Activation of the baboon fetal hypothalamic-pituitary-adrenocortical axis at midgestation by estrogen-induced changes in placental corticosteroid metabolism.

We have hypothesized that the change in placental cortisol (F)-cortisone (E) metabolism induced by estrogen late in gestation is important to activation of the baboon fetal hypothalamic-pituitary-adrenocortical axis, culminating in the ontogenesis of de novo F secretion by the fetal adrenal. The present study tested this hypothesis in vivo by comparing the proportion of F in the fetus derived via maternal and fetal production on day 100 (n = 7; term = day 184) and day 165 (n = 4) in untreated baboons and on day 100 in baboons (n = 9) in which 50-mg pellets of androstenedione were implanted sc in the mother in increasing numbers (i.e. two on day 70, four on day 78, six on day 86, and eight on day 94) to increase placental estrogen production. Maternal, uterine, and umbilical venous samples were collected during constant maternal infusion (120 min) of [3H]F/[14C]E, endogenous and radiolabeled F/E content was determined, and corticosteroid dynamics were quantified. The MCR and peripheral interconversion of F and E as well as the production rate of F were unaltered in the mother.
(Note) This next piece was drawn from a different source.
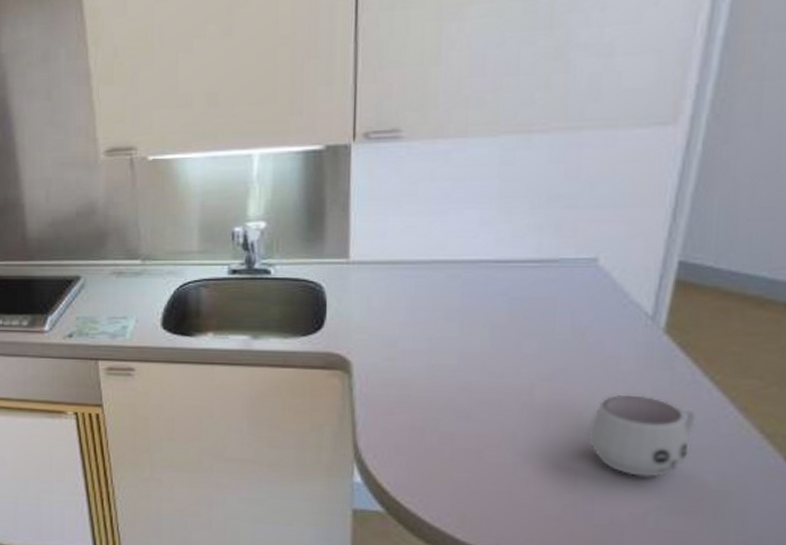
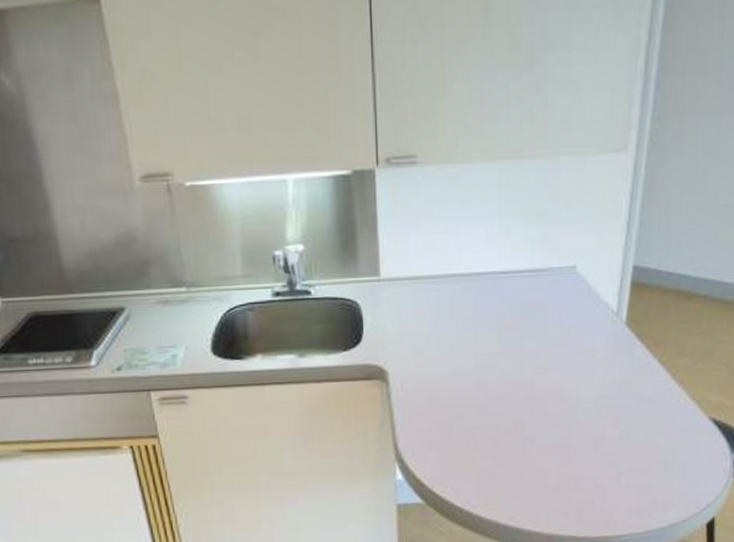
mug: present [586,394,696,477] -> none [575,378,650,446]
However, at midgestation, androstenedione increased (P less than 0.05) estrogen by 62% and altered transuterofeto placental F-E metabolism from preferential reduction of E (%F----E = 17 +/- 4; %E----F = 27 +/- 7) to preferential oxidation of F (%F----E = 26 +/- 2; %E----F = 5 +/- 2), a pattern similar to that at term (%F----E = 32 +/- 6; %E----F = 9 +/- 4). In untreated baboons, on day 100 none of the F in the fetus was due to fetal production, whereas by day 165, 49 +/- 6% was of fetal origin. In animals treated with androstenedione at midgestation, 22 +/- 4% of fetal F was derived de novo within the fetus. Thus, production of F by the fetus was negligible on day 100, increased near term in association with an increase in transplacental oxidation of F to E, and was induced at midgestation in baboons in which placental F-E metabolism was altered by an increase in estrogen production. These findings provide indirect evidence that supports our hypothesis that the change in placental F-E metabolism induced by increasing estrogen late in pregnancy results in activation of the fetal hypothalamic-pituitary-adrenocortical axis and, thus, ontogenesis of fetal F production near term.